[Data provided — start]

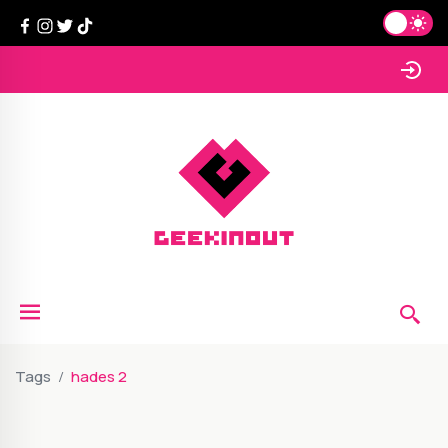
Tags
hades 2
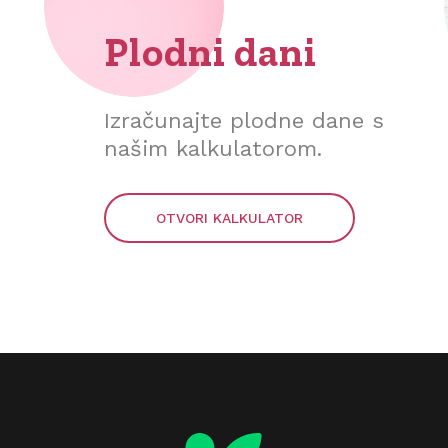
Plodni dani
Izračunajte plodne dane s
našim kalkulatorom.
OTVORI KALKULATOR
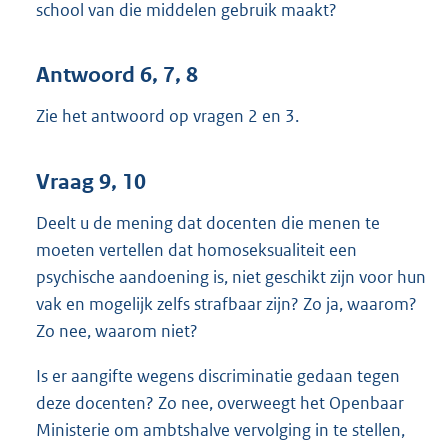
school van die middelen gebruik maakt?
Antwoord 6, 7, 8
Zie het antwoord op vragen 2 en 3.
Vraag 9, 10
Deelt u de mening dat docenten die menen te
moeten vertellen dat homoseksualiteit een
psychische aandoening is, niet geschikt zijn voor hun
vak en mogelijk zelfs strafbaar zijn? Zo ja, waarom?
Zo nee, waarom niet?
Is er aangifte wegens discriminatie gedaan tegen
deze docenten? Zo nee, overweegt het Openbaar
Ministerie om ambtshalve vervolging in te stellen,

[Data provided — finish]
[Data provided — start]

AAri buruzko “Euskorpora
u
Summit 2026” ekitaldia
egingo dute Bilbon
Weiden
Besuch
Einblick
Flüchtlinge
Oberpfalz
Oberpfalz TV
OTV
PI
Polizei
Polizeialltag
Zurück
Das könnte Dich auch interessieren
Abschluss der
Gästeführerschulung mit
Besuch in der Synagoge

[Data provided — finish]
[Data provided — start]

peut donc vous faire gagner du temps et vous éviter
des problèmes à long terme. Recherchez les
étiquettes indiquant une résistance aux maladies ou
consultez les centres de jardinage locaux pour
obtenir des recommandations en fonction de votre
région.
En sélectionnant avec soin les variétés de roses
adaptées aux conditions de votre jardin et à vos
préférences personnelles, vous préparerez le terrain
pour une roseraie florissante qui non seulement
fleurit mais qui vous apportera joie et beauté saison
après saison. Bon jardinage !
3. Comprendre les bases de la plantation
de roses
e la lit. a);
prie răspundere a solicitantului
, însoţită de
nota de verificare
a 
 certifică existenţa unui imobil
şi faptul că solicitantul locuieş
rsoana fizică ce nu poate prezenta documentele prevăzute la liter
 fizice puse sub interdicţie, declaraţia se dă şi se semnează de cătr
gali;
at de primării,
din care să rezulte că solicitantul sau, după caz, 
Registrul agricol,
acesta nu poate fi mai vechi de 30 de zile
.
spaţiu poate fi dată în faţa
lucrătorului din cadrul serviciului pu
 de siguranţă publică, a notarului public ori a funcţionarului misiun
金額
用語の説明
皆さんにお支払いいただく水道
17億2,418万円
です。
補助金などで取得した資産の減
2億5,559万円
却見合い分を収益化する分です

[Data provided — finish]

# Work request:
Rewrite the entries beginning at the line that has "peut donc vous" and stopping after the line that has "却見合い分を収益化する分です", with "jardinage" changed to "horticulture" and nothing else altered.

# Response below:
peut donc vous faire gagner du temps et vous éviter
des problèmes à long terme. Recherchez les
étiquettes indiquant une résistance aux maladies ou
consultez les centres de horticulture locaux pour
obtenir des recommandations en fonction de votre
région.
En sélectionnant avec soin les variétés de roses
adaptées aux conditions de votre jardin et à vos
préférences personnelles, vous préparerez le terrain
pour une roseraie florissante qui non seulement
fleurit mais qui vous apportera joie et beauté saison
après saison. Bon horticulture !
3. Comprendre les bases de la plantation
de roses
e la lit. a);
prie răspundere a solicitantului
, însoţită de
nota de verificare
a 
 certifică existenţa unui imobil
şi faptul că solicitantul locuieş
rsoana fizică ce nu poate prezenta documentele prevăzute la liter
 fizice puse sub interdicţie, declaraţia se dă şi se semnează de cătr
gali;
at de primării,
din care să rezulte că solicitantul sau, după caz, 
Registrul agricol,
acesta nu poate fi mai vechi de 30 de zile
.
spaţiu poate fi dată în faţa
lucrătorului din cadrul serviciului pu
 de siguranţă publică, a notarului public ori a funcţionarului misiun
金額
用語の説明
皆さんにお支払いいただく水道
17億2,418万円
です。
補助金などで取得した資産の減
2億5,559万円
却見合い分を収益化する分です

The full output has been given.